Идея «встречи руководителей партии и правительства с деятелями культуры и искусства» – не была нова: по каким-то поводам и Сталин встречался, изрекал для направки несмышлёнышей, да и Хрущёв летом 1957 принимал у себя на подмосковной даче избранную группу литераторов и внушал, как не надо расшатывать основы, эту встречу воспела Алигер – то ли в стихах, то ли в воспоминаниях. Что руководители правительства покидают государственные дела и занимаются выправлением искусства – для тоталитарного государства нисколько не диво, оно только тогда и тоталитарно, тогда и держится, если не упускает ни единого живого места, так что живопись, музыка, а тем более литература для них так же важны, как и своевременное вооружение. А самих «деятелей искусства» эти встречи не только не удивляли – но были искренним праздником для большинства и предметом жестокого соревнования: как попасть в число приглашённых?
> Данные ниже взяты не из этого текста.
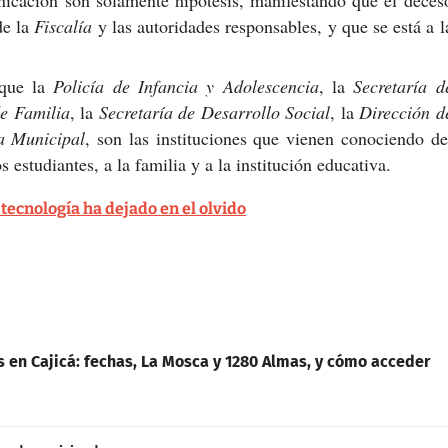
de la
Fiscalía
y las autoridades responsables, y que se está a l
ue la
Policía de Infancia y Adolescencia
, la
Secretaría d
e Familia
, la
Secretaría de Desarrollo Social
, la
Dirección d
a Municipal
, son las instituciones que vienen conociendo de
 estudiantes, a la familia y a la institución educativa.
 tecnología ha dejado en el olvido
s en Cajicá: fechas, La Mosca y 1280 Almas, y cómo acceder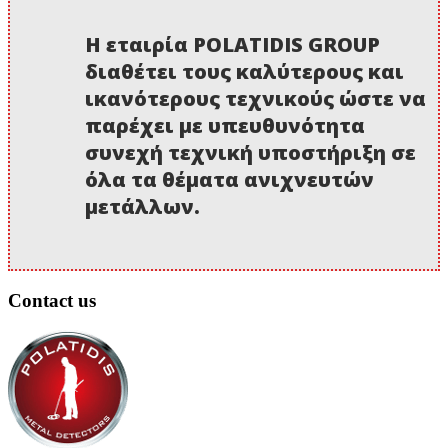
Η εταιρία POLATIDIS GROUP
διαθέτει τους καλύτερους και
ικανότερους τεχνικούς ώστε να
παρέχει με υπευθυνότητα
συνεχή τεχνική υποστήριξη σε
όλα τα θέματα ανιχνευτών
μετάλλων.
Contact us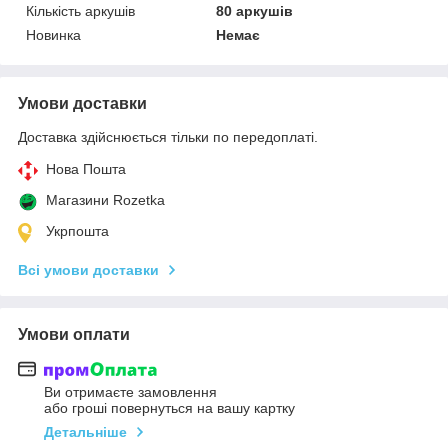
Кількість аркушів
80 аркушів
Новинка
Немає
Умови доставки
Доставка здійснюється тільки по передоплаті.
Нова Пошта
Магазини Rozetka
Укрпошта
Всі умови доставки
Умови оплати
Ви отримаєте замовлення
або гроші повернуться на вашу картку
Детальніше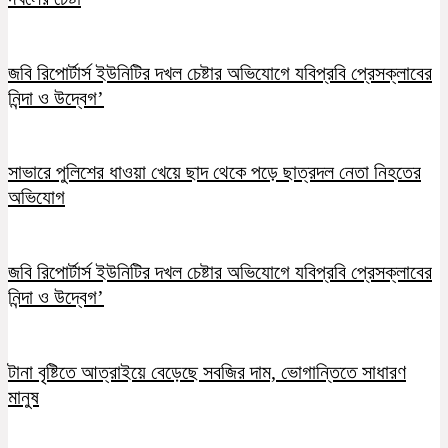
জবি রিপোর্টার্স ইউনিটির দখল চেষ্টার অভিযোগে যবিপ্রবি প্রেসক্লাবের
নিন্দা ও উদ্বেগ’
সাভারে পুলিশের ধাওয়া খেয়ে ছাদ থেকে পড়ে ছাত্রদল নেতা নিহতের
অভিযোগ
জবি রিপোর্টার্স ইউনিটির দখল চেষ্টার অভিযোগে যবিপ্রবি প্রেসক্লাবের
নিন্দা ও উদ্বেগ’
টানা বৃষ্টিতে আত্রাইয়ে বেড়েছে সবজির দাম, ভোগান্তিতে সাধারণ
মানুষ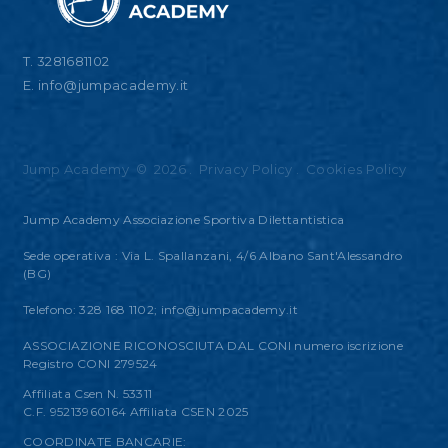
T. 3281681102
E.
info@jumpacademy.it
Jump Academy
©
2026
.
Privacy Policy
.
Cookies Policy
Jump Academy Associazione Sportiva Dilettantistica
Sede operativa : Via L. Spallanzani, 4/6 Albano Sant'Alessandro
(BG)
Telefono: 328 168 1102;
info@jumpacademy.it
ASSOCIAZIONE RICONOSCIUTA DAL CONI numero iscrizione
Registro CONI 279524
Affiliata Csen N. 53311
C.F. 95213960164 Affiliata CSEN 2025
COORDINATE BANCARIE: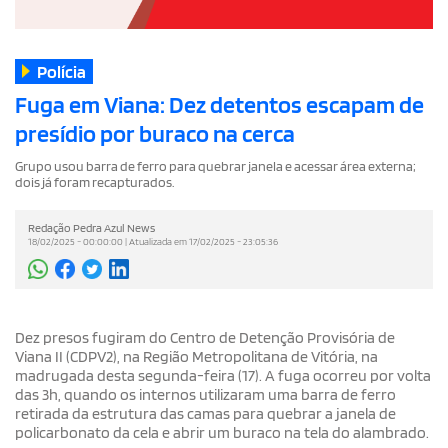
Polícia
Fuga em Viana: Dez detentos escapam de
presídio por buraco na cerca
Grupo usou barra de ferro para quebrar janela e acessar área externa;
dois já foram recapturados.
Redação Pedra Azul News
18/02/2025 - 00:00:00 | Atualizada em 17/02/2025 - 23:05:36
Dez presos fugiram do Centro de Detenção Provisória de
Viana II (CDPV2), na Região Metropolitana de Vitória, na
madrugada desta segunda-feira (17). A fuga ocorreu por volta
das 3h, quando os internos utilizaram uma barra de ferro
retirada da estrutura das camas para quebrar a janela de
policarbonato da cela e abrir um buraco na tela do alambrado.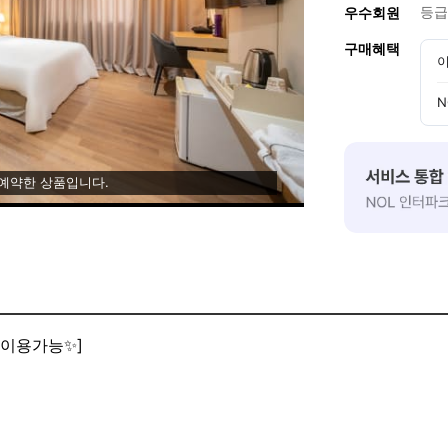
등급
우수회원
구매혜택
이
N
 예약한 상품입니다.
 이용가능✨]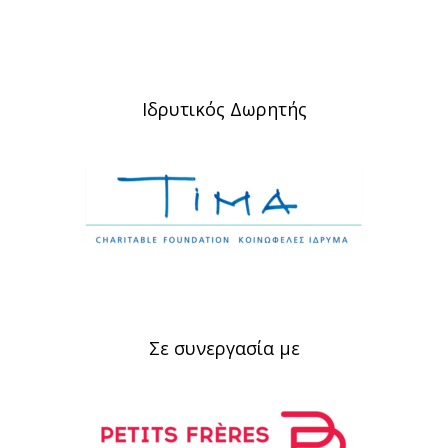
Ιδρυτικός Δωρητής
Σε συνεργασία με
Почти все приглашённые были тем самым уже награждены: ЦК относит их к «ведущим», а значит, им обезпечены впредь тиражи, выставки, спектакли. В то утро помню разговор в отделе культуры ЦК при мне, что Исаковский, впервые обойденный, слёзно вымаливал себе приглашение: впервые ему не оказалось места в важном собрании, и значит, он перестал быть ведущим, и карьера его как бы заканчивалась. А приглашённых в тот раз было немало – 300 человек, но вместе с нацреспубликами, которые летели и ехали в Москву, за несколько дней предупреждённые, – сам же отбор производился в ЦК, конечно перезванивались с ЦК нацкомпартий и с руководством творческих союзов, и много тут сталкивалось желаний, обид, личных протекций и партийных ошибок. А помимо «ведущих» вызывались и те, кого надо было осадить, призвать к порядку (в тот раз такой был Эрнст Неизвестный, а Евтушенко – и такой, но и ведущий, уже он пробил себе дорогу).